%%

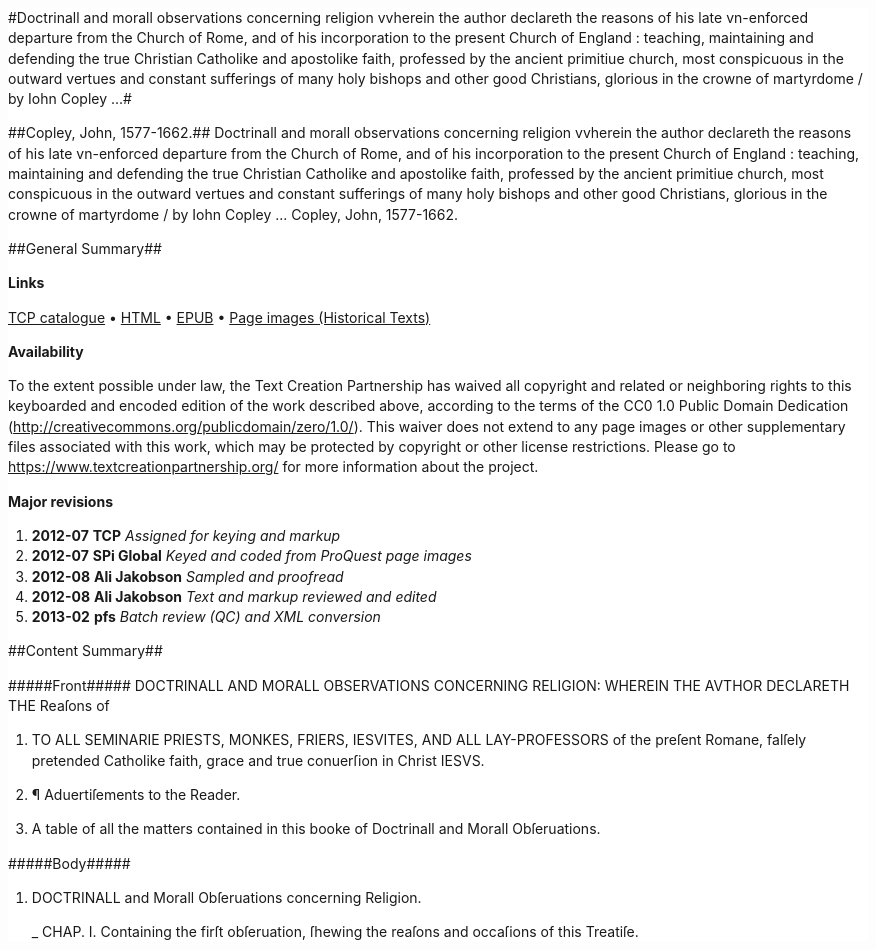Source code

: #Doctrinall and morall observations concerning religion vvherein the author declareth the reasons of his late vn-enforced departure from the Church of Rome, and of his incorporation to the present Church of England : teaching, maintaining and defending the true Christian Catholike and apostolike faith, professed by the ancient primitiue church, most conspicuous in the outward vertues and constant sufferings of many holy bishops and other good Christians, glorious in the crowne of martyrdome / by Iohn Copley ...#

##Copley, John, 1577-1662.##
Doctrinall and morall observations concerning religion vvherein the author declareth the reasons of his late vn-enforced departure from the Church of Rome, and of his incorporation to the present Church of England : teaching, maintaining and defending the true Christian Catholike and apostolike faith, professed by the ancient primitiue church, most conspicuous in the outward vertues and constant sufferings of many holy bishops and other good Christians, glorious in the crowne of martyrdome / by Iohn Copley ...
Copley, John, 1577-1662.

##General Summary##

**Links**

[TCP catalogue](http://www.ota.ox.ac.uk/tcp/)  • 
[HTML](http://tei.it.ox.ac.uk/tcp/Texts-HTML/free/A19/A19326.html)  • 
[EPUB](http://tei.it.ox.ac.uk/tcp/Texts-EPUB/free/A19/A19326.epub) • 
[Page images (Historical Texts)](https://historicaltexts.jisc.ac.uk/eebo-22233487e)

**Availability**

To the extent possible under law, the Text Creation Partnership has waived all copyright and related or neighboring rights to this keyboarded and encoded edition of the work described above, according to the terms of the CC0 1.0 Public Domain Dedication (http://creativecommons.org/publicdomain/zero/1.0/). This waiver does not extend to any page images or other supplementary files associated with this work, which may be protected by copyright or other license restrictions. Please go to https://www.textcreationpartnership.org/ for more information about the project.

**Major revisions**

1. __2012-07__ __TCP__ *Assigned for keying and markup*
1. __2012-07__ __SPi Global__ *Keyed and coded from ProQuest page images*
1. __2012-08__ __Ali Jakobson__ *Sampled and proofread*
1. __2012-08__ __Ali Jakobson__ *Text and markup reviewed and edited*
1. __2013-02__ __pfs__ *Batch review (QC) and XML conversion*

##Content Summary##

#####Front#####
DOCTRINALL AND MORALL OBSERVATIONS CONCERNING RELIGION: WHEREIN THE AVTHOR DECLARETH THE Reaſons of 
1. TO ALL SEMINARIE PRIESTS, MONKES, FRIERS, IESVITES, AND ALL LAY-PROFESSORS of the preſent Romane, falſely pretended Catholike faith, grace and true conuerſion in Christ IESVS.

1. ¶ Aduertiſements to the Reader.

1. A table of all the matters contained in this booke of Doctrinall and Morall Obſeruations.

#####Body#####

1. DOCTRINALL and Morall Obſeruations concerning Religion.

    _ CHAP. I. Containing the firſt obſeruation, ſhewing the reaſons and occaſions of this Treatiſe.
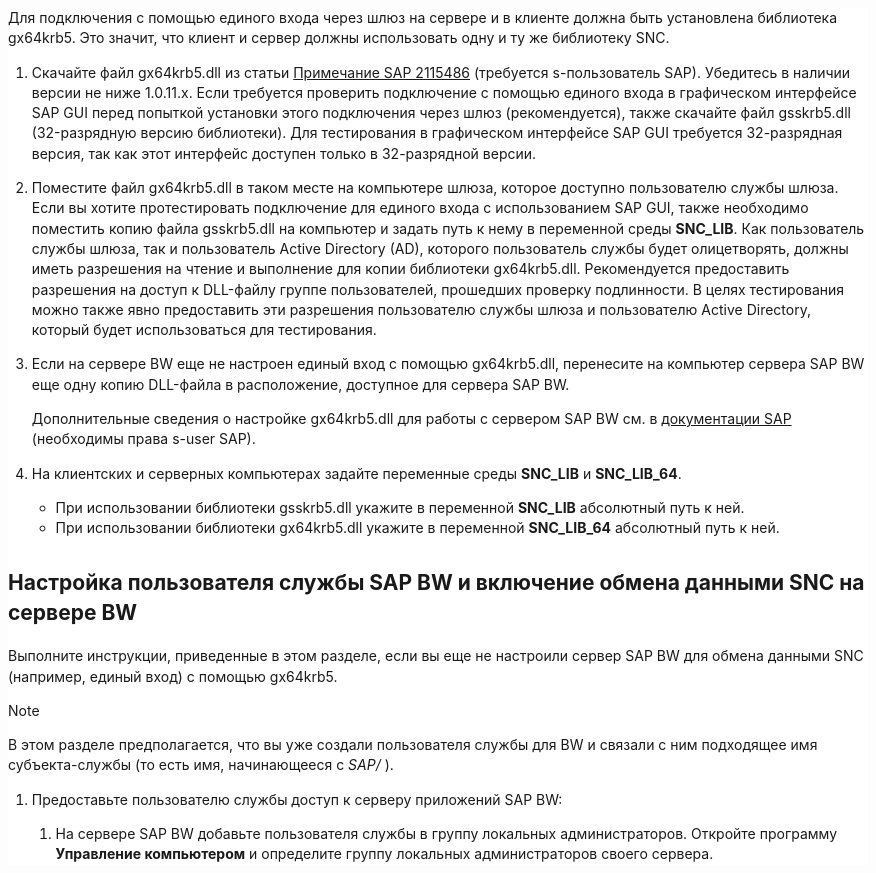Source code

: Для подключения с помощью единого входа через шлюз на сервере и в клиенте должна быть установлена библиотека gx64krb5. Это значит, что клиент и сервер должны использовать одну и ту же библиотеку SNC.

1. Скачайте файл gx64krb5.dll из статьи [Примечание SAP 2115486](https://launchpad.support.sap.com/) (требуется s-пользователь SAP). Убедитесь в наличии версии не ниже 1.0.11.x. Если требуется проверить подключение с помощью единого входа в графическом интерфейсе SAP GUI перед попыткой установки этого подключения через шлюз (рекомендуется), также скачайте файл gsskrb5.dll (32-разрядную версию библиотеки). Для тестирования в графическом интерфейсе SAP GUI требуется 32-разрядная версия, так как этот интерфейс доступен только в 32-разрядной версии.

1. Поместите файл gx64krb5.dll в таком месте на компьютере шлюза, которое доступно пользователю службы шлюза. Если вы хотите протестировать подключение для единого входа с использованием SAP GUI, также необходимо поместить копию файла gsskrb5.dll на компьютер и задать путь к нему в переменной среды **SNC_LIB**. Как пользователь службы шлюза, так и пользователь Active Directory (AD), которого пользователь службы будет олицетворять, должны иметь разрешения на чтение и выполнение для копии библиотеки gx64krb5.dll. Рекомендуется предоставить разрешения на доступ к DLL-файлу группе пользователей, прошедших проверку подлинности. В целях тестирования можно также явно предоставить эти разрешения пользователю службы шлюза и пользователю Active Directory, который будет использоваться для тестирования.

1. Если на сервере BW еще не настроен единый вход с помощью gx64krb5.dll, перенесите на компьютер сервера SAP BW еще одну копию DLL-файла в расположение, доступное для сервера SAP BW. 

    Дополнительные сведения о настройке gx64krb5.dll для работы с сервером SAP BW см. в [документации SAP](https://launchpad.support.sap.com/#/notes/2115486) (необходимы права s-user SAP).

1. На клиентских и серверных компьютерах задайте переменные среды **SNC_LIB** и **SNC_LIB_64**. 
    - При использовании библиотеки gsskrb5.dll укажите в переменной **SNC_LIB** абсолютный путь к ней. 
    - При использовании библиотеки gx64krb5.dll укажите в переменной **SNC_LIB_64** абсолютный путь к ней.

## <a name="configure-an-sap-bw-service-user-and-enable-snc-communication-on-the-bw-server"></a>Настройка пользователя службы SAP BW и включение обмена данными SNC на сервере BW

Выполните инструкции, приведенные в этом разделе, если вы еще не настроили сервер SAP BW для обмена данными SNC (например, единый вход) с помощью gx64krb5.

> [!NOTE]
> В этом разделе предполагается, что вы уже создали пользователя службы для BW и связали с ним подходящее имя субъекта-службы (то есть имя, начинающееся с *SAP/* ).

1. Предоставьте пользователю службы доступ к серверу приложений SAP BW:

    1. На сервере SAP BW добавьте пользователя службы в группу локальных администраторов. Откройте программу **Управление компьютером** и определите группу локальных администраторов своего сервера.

%%
%%

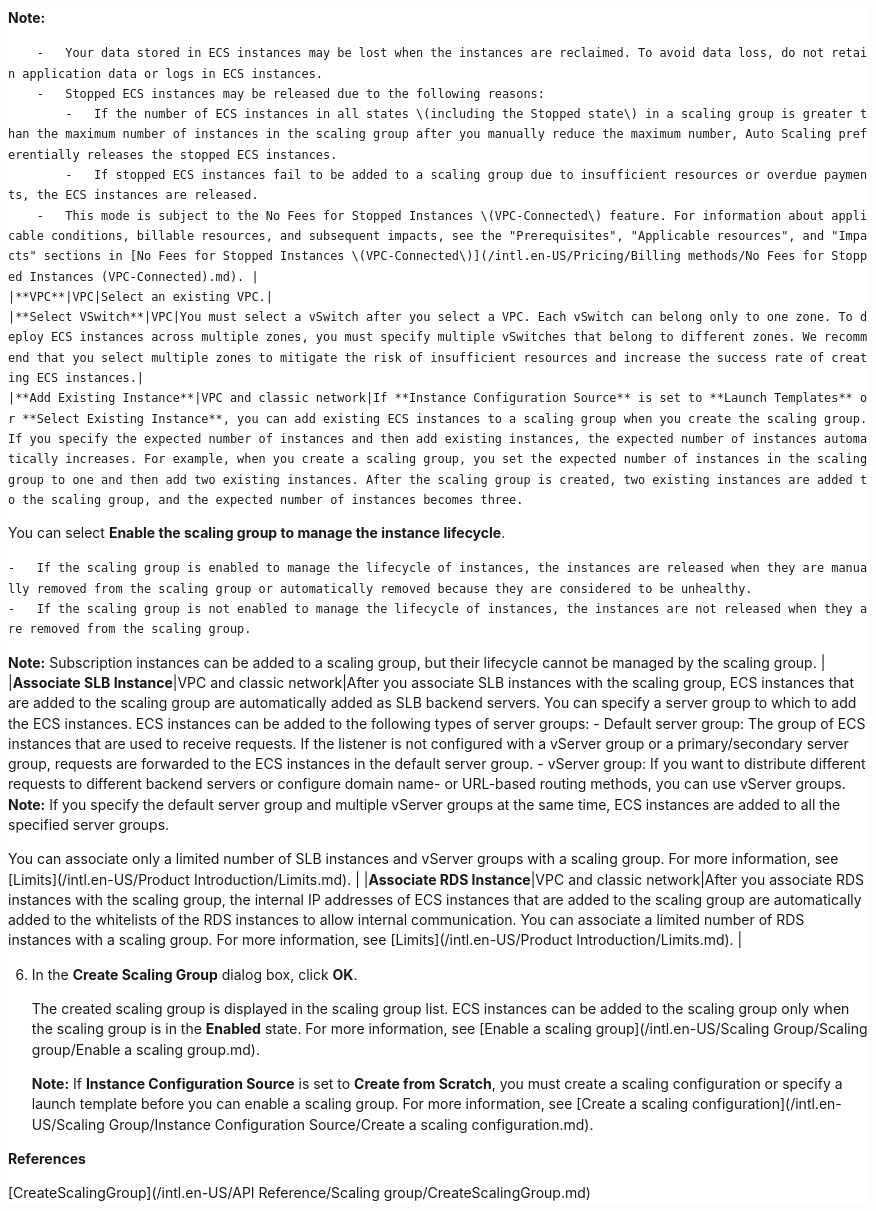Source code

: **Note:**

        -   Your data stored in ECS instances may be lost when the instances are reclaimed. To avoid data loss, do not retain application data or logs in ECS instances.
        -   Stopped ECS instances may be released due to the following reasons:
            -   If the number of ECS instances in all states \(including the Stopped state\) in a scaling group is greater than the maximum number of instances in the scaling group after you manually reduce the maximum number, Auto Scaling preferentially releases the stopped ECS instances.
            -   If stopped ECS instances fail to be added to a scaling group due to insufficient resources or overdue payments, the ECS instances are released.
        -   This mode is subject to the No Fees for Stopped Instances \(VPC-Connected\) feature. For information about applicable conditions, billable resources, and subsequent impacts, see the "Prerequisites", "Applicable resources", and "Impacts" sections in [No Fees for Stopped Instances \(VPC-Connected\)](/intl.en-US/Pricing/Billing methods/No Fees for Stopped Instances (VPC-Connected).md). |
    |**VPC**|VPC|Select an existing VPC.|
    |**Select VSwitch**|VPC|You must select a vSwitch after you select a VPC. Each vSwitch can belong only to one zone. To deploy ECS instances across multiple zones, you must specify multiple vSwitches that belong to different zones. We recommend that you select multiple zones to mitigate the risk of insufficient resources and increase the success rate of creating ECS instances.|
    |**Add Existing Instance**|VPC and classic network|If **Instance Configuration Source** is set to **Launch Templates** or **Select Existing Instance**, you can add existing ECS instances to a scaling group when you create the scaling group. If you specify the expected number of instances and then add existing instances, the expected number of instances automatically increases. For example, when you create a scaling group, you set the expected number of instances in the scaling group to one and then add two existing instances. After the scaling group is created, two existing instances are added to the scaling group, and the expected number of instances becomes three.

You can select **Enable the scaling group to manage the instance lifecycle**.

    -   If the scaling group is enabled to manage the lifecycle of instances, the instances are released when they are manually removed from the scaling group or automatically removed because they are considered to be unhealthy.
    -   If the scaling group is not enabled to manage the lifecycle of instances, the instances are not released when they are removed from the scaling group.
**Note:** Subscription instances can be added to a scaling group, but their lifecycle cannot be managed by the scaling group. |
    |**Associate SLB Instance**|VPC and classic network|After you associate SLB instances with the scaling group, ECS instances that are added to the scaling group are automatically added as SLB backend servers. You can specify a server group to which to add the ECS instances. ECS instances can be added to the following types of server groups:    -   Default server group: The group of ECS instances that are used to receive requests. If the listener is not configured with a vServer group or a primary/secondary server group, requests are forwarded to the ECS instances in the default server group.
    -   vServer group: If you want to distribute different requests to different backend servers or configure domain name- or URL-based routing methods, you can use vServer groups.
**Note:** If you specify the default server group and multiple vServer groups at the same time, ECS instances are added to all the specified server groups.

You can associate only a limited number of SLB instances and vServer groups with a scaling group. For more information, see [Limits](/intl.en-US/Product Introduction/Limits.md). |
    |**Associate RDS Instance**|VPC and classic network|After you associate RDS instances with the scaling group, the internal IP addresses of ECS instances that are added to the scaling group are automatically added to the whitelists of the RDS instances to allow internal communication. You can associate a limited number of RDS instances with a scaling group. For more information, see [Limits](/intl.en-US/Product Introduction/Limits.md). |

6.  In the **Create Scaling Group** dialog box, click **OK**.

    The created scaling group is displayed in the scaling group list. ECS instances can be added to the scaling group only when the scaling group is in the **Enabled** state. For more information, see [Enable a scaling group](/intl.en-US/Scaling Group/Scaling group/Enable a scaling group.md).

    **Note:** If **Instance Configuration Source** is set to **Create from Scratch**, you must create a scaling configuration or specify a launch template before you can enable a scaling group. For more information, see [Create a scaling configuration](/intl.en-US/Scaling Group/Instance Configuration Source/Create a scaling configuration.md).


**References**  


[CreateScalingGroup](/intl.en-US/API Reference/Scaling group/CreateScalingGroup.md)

%%

For the entries shown above, give the number of lines that include the word "martyrdome", without any other text.

*SOLUTION:*
2